Page 7: At the time of statehood, Native Americans were officially recognized as the owners of most of central and northern Indiana, about two-thirds of the state. In 1818 the federal government purchased Native American lands in central Indiana to encourage settlement. The “New Purchase” was opened for settlement in 1820.
Comment: Saying that the federal government “purchased” the land implies it was a fair deal. It is a matter-of-fact statement with no discussion of terms.
Page 8: In late 1834 or early 1835 Frances Slocum, then in her late 60s, revealed her identity to a trader. Delaware Indians had kidnapped Slocum at age five from her home in Pennsylvania. She married a Miami chief (Shepoconah) and settled on Miami land just east of Peru. After her “discovery,” her family moved to Indiana to be near her. Her burial place, now known as Slocum Cemetery, is a State Historical Site. She was buried initially in the Miami way, as she requested. Later her body was exhumed and given a Christian burial. The Miami name she was given, Maconaqua, means, “little bear woman.”
Comment: The guide’s choice for a human interest story focuses on the injustice done to a white child kidnapped by the Indians. There is no story about the many traumas done to the Indians.
Page 9: In Indiana, the history of Native Americans as organized bodies ended in 1872, when the state’s few remaining Miami dissolved their tribal bonds.
Comment: This makes it sound like the Miami dissolved their tribe by choice. There is no context for why there were only a few Miami left, and the forces that led them to that decision. This item from 1872 is the last entry in the guide about Indians in the state named “The Land of Indians.”

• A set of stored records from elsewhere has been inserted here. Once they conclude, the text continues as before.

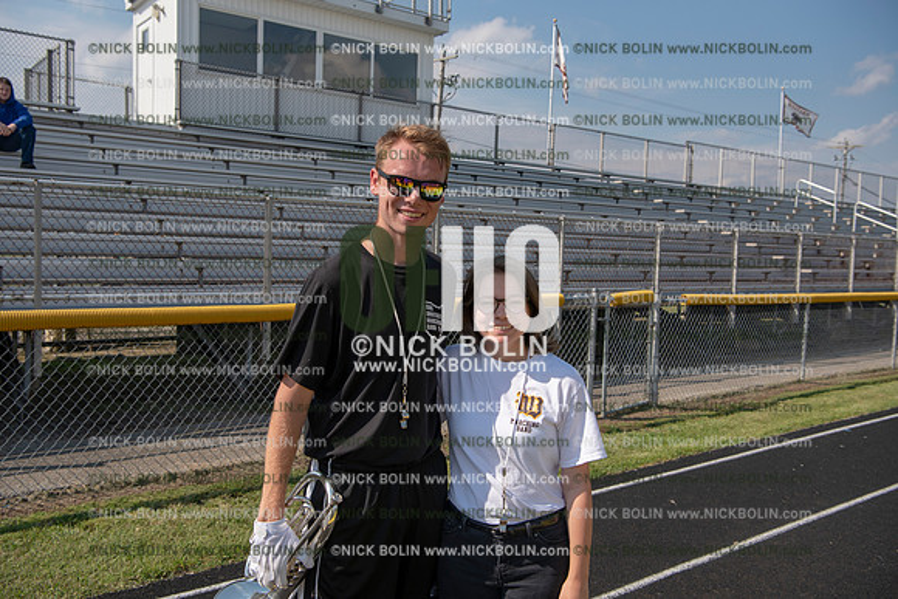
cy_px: 300
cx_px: 449
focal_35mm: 32
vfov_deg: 41.1
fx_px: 798
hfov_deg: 58.7
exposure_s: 1/2000
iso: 200
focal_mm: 32
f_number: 5.6
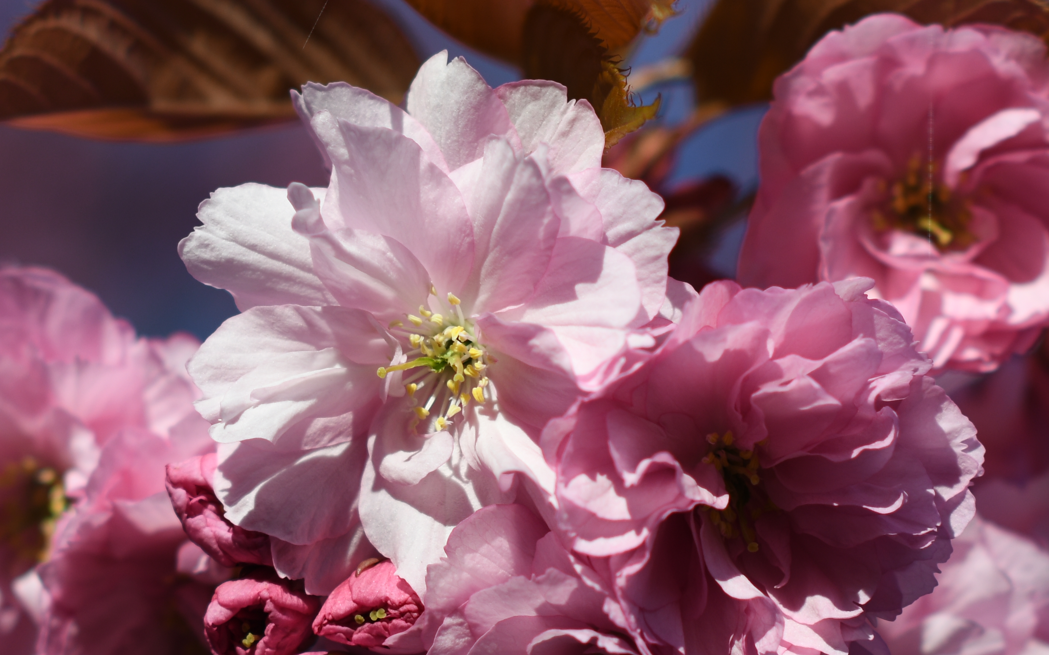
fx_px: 7232
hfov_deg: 8.3
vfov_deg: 5.2
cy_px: 389
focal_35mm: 253
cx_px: 471
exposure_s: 1/2000
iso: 100
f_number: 2.8
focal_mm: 85
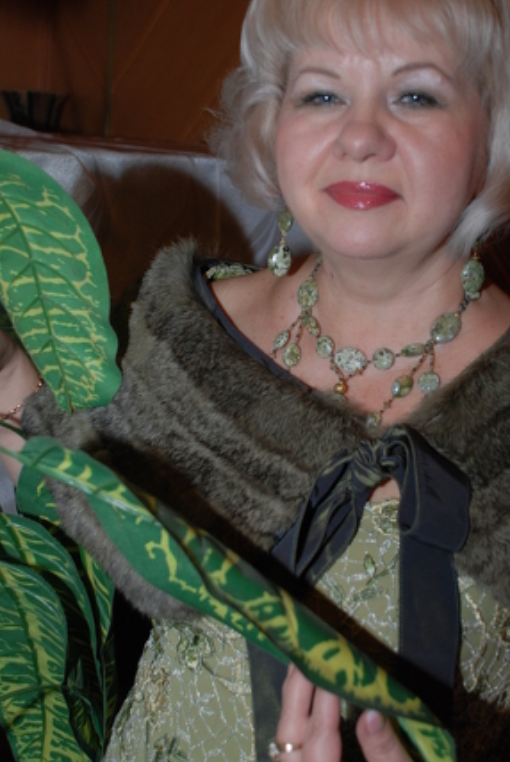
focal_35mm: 59
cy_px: 378
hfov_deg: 23.1
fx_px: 1250
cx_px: 284
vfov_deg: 33.9
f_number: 4
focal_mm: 28
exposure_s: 1/60
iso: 200
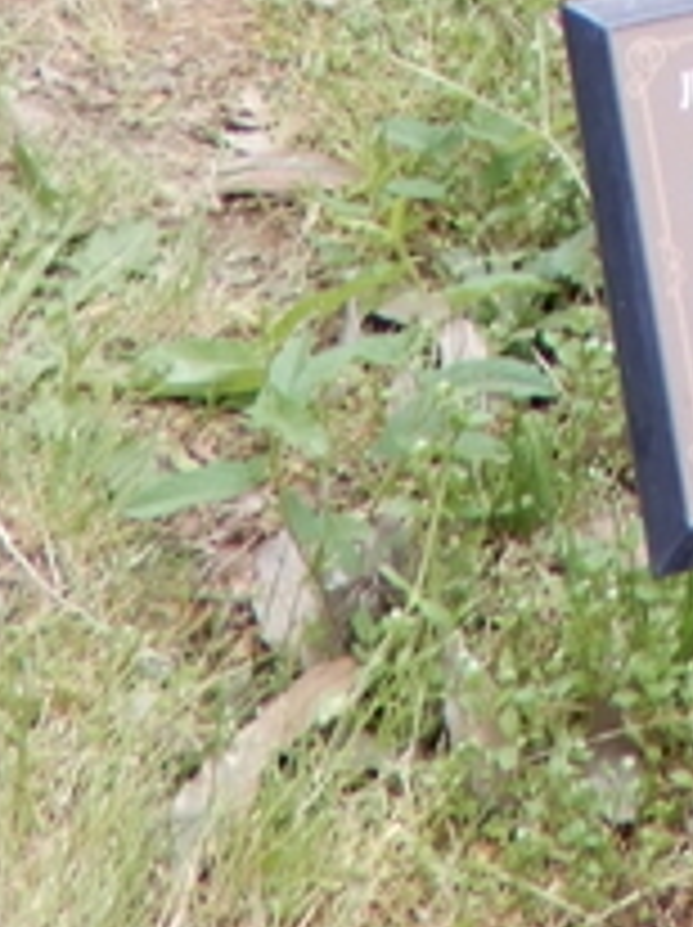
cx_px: 1503
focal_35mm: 175
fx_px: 4681
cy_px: -1413
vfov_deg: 9.8
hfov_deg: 8.0
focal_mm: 5.4
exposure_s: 1/50
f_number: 3.5
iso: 80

Walk up to the Indiana capitol’s fourth floor and you will find the Indiana Chapel. Established in 1962 as a “meditation room,” it is the first such chapel installed in a U.S. state capitol. (Click on the link to see some of the stained glass art and furnishings, including a set of King James Bibles.)

Lastly, just like Minnesota, Indiana’s capitol grounds have a monument honoring Columbus. (Notice the kneeling Native American man carved into the pedestal.) Not surprisingly, there is no mention of Columbus’ role in Native American genocide. The self-guided tour sticks to the traditional discovery narrative, noting that the Columbus Quincentenary Jubilee Commission donated a plaque “to commemorate the 500th anniversary of the discovery of the New World.”

This Day in History: The Treaty of New York

On August 7, 1790, leaders of the Creek Indians signed the Treaty of New York with the United States. According to Wikipedia, it was the first treaty between the United States and Native Americans not held in Indian controlled lands. (After earlier failed negotiations, President Washington invited Creek leaders to come to New York City, then the capital of the United States, to negotiate.)

The treaty promised “perpetual peace and friendship,” but also required Creek leaders to “acknowledge themselves, and the said parts of the Creek nation, to be under the protection of the United States of America, and of no other sovereign whosoever … ”

According to Wikipedia:

Creek leaders ceded a significant portion of their hunting grounds to the United States and agreed to turn runaway slaves over to federal authorities, although the Creek leaders averred that convincing the Creek people to honor the new boundary lines or return African American slaves would be difficult at best. …

Bribery was apparently involved, too. “In a secret side agreement to the treaty, [Creek leader Alexander] McGillivray received a commission as a brigadier in the U.S. Army and was granted permission to import goods through the Spanish port of Pensacola without paying American duties.”